Durante um passeio de carro por New Hampshire, Chenyang “Leo” Lin, doutorando em neurociência na Universidade de Boston, notou esquilos a correr entre as árvores. Um momento aparentemente banal que ficou gravado na sua memória e que despertou a sua curiosidade: por que certas cenas simples se tornam inesquecíveis?
Esta reflexão levou Lin e a sua equipa a desenvolver um estudo inovador, publicado esta semana na Science Advances, que explica como o cérebro decide o que lembrar e o que esquecer.
“A memória não é apenas um dispositivo de registo passivo: o nosso cérebro decide o que importa, e eventos emocionais podem retroceder no tempo para estabilizar memórias frágeis”, afirmou Robert MG Reinhart, professor associado de ciências psicológicas e cerebrais da Universidade de Boston.
PUBLICIDADE
O estudo envolveu dez experiências com 648 participantes, que foram expostos a imagens de animais e objetos, seguidas de estímulos emocionalmente fortes, como recompensas em dinheiro ou pequenos choques elétricos. No dia seguinte, os participantes fizeram testes surpresa de memória.
Os investigadores descobriram que eventos emocionalmente marcantes melhoram a memória de acontecimentos subsequentes, especialmente se estes forem neutros — fenómeno conhecido como aprimoramento proativo da memória (APM).
Quando se trata de fortalecer memórias anteriores — o chamado aprimoramento retroativo da memória (RME) — o cérebro funciona de forma seletiva: apenas reforça memórias anteriores que partilhem semelhanças conceptuais com o evento emocional. Por exemplo, ver um bisão numa trilha pode reforçar a memória de um coelho avistado pouco antes, desde que o cérebro os reconheça como animais semelhantes.
“Pela primeira vez, mostramos evidências claras de que o cérebro resgata memórias fracas de forma gradual, guiado pela sua alta similaridade com eventos emocionais”, explicou.
O estudo sugere ainda que imagens de animais, emocionalmente mais evocativas mas de memórias mais fracas, beneficiam mais deste mecanismo do que imagens de objetos, que já são memórias mais fortes.

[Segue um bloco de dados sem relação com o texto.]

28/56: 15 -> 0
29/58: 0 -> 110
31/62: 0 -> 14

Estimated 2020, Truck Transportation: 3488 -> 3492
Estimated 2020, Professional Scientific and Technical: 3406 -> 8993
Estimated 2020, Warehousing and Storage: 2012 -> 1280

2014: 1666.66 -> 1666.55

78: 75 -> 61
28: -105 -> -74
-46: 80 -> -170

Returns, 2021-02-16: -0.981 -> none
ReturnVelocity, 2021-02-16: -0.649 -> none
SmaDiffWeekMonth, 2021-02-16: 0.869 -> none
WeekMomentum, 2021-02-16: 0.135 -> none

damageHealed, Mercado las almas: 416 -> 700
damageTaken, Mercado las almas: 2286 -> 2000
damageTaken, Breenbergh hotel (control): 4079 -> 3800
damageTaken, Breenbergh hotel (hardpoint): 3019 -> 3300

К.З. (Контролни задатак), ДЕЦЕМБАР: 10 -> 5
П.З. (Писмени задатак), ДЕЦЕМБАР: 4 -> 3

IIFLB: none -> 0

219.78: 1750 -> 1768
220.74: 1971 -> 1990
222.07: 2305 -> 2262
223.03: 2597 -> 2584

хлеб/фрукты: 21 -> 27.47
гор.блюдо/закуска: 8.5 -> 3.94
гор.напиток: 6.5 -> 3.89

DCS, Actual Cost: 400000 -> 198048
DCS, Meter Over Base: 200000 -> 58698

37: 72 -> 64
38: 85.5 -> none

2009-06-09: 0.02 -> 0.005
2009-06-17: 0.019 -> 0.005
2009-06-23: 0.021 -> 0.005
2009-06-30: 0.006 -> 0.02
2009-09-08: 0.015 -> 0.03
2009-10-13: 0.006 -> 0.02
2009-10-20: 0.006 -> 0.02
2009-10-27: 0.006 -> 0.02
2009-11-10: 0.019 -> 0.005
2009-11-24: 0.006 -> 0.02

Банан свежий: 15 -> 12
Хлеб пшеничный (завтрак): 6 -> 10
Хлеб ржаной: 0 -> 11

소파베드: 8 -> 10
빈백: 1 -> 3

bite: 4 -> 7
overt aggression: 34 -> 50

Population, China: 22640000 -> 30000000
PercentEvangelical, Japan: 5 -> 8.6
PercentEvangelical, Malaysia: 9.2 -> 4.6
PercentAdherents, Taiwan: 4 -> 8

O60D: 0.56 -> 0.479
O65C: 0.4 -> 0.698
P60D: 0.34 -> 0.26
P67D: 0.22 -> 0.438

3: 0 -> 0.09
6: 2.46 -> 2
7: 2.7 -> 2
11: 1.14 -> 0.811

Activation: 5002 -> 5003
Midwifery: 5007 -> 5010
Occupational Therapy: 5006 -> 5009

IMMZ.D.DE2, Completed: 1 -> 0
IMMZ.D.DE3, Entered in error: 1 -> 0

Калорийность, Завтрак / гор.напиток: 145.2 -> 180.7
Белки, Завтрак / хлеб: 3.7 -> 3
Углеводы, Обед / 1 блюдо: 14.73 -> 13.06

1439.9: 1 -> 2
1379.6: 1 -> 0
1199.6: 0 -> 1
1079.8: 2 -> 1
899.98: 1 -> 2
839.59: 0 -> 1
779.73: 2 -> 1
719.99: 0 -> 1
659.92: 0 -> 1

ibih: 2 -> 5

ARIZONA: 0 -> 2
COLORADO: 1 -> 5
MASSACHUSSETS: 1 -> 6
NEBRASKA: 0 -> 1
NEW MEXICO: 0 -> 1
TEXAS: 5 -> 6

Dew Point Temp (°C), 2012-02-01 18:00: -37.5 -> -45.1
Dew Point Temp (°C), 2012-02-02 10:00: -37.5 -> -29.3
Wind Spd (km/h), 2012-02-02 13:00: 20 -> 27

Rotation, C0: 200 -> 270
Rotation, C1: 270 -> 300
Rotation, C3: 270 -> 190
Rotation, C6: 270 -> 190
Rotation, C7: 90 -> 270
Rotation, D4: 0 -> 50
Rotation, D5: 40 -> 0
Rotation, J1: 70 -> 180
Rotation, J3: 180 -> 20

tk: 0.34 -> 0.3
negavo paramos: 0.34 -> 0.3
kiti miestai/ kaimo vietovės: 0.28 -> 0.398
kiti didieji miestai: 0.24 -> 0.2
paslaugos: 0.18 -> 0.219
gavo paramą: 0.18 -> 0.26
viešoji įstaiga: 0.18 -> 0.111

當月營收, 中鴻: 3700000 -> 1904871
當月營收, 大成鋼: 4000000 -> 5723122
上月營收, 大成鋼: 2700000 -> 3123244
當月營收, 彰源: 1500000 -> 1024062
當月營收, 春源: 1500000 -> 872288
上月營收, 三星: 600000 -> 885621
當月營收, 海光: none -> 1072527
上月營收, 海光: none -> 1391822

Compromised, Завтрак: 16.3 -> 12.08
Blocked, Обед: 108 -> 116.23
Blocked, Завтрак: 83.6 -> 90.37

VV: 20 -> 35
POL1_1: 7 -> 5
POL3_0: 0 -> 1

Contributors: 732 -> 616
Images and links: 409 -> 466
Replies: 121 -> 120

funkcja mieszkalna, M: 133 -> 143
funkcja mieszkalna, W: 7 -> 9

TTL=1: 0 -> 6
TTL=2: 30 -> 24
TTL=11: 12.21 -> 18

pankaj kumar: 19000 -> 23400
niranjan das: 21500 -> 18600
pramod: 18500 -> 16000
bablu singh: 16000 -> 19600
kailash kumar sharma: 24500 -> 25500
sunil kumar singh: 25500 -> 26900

Os investigadores acreditam que estas descobertas têm aplicações práticas, nomeadamente em educação e saúde. “Na educação, combinar material emocionalmente envolvente com conceitos frágeis pode melhorar a retenção. Em contextos clínicos, poderíamos resgatar memórias esquecidas, como no envelhecimento, ou controlar memórias traumáticas”, exemplificou Reinhart.
Apesar das limitações do estudo — realizado em laboratório com imagens simples —, este trabalho oferece uma nova compreensão sobre como o cérebro decide o que lembrar, revelando que eventos emocionais e similaridades conceptuais desempenham um papel crucial na formação de memórias duradouras.